Mise en pratique -
(A) Répondez à ces questions à partir de l'extrait sur les moulins :
(i) De quel journal l'article évoqué dans le premier paragraphe est-il tiré ?
(ii) D'après la source OFB citée, quelle proportion des seuils de moulins ne constituent pas d'obstacles à la continuité écologique ?
(iii) Quel département est indiqué entre parenthèses à côté du nom de M. Julien Borowczyk ?
(B) Dans l'extrait sur les moulins, renommez "gestionnaires" en "opérateurs" et restituez le passage allant de "Cet article de" à "Julien Borowczyk (Loire)".
(C) Énumérez toutes les propriétés écologiques que l'extrait sur les moulins attribue aux ouvrages construits par les castors et reproduits dans les seuils de moulins.

Texte extrait -
Cet article de la Nouvelle République montre que de nombreux gestionnaires de l'eau n'ont pas intégré les principes d'une politique apaisée de continuité et persistent dans un discours conflictuel où l'ouvrage, réduit à l'état de "verrou", doit disparaître. Que ce discours soit tenu par des militants d'associations privées ou des représentants de lobbies, pourquoi pas. Par des représentants d'administrations ou de structures à agrément public, c'est un problème, car la loi française n'a jamais donné mandat à quiconque pour détruire le patrimoine installé et ses nouveaux écosystèmes.

A l'Assemblée nationale

Question N° 30543de M. Julien Borowczyk (Loire)
M. Julien Borowczyk interroge Mme la ministre de la transition écologique et solidaire sur l'avenir des moulins. La destruction des seuils des moulins, dont 90 % ne constituent pas d'obstacles à la continuité écologique (source OFB), parce qu'ils offrent des avantages écologiques incontournables d'une part, serait inopportune. En effet, lorsque les hommes ont construit la plupart des seuils de moulins, au moyen-âge, ils n'ont rien inventé, ils se sont contentés de copier ce que les castors avaient fait. Leurs ouvrages ont les mêmes propriétés écologiques : biodiversité, amélioration de la qualité de l'eau, alimentations des zones humides. D'autre part, sur le versant économique, les moulins peuvent retrouver leur utilité par la production d'électricité qui contribue à une certaine indépendance énergétique et la production de farine, ingrédient indispensable en période de confinement. Il souhaite connaître son avis sur ce sujet.

Question N°30943 de M. Patrice Perrot (Nièvre)

Enregistrements issus d'un jeu de données
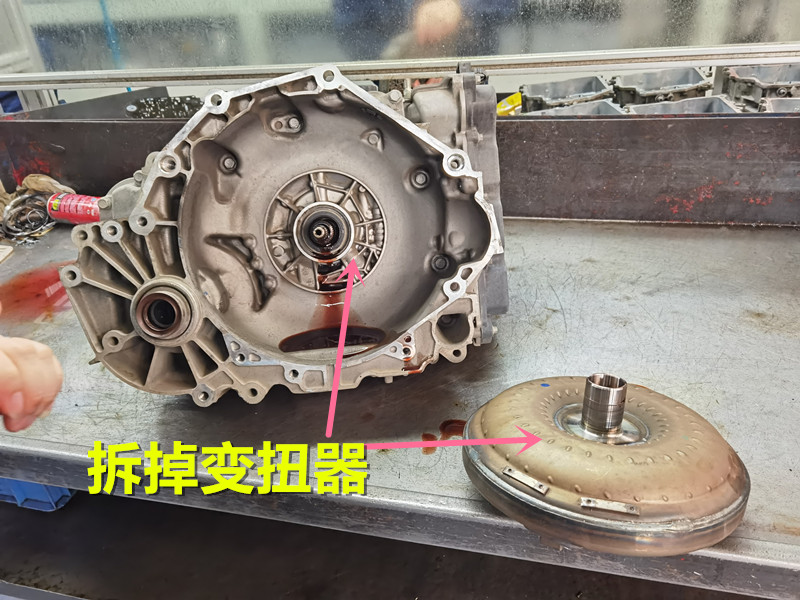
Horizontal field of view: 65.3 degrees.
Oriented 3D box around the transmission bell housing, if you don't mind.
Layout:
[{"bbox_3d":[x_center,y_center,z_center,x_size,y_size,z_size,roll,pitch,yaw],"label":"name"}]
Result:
[{"bbox_3d":[-0.118,-0.092,0.850,0.495,0.380,0.350,-2,6,0],"label":"transmission bell housing"}]

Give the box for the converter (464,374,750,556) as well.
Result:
[{"bbox_3d":[0.197,0.131,0.616,0.262,0.113,0.262,1,17,0],"label":"converter"}]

Résultats -
(A)
(i) La Nouvelle République
(ii) 90 %
(iii) La Loire

(B)
Cet article de la Nouvelle République montre que de nombreux opérateurs de l'eau n'ont pas intégré les principes d'une politique apaisée de continuité et persistent dans un discours conflictuel où l'ouvrage, réduit à l'état de "verrou", doit disparaître. Que ce discours soit tenu par des militants d'associations privées ou des représentants de lobbies, pourquoi pas. Par des représentants d'administrations ou de structures à agrément public, c'est un problème, car la loi française n'a jamais donné mandat à quiconque pour détruire le patrimoine installé et ses nouveaux écosystèmes.

A l'Assemblée nationale

Question N° 30543de M. Julien Borowczyk (Loire)

(C)
- biodiversité
- amélioration de la qualité de l'eau
- alimentations des zones humides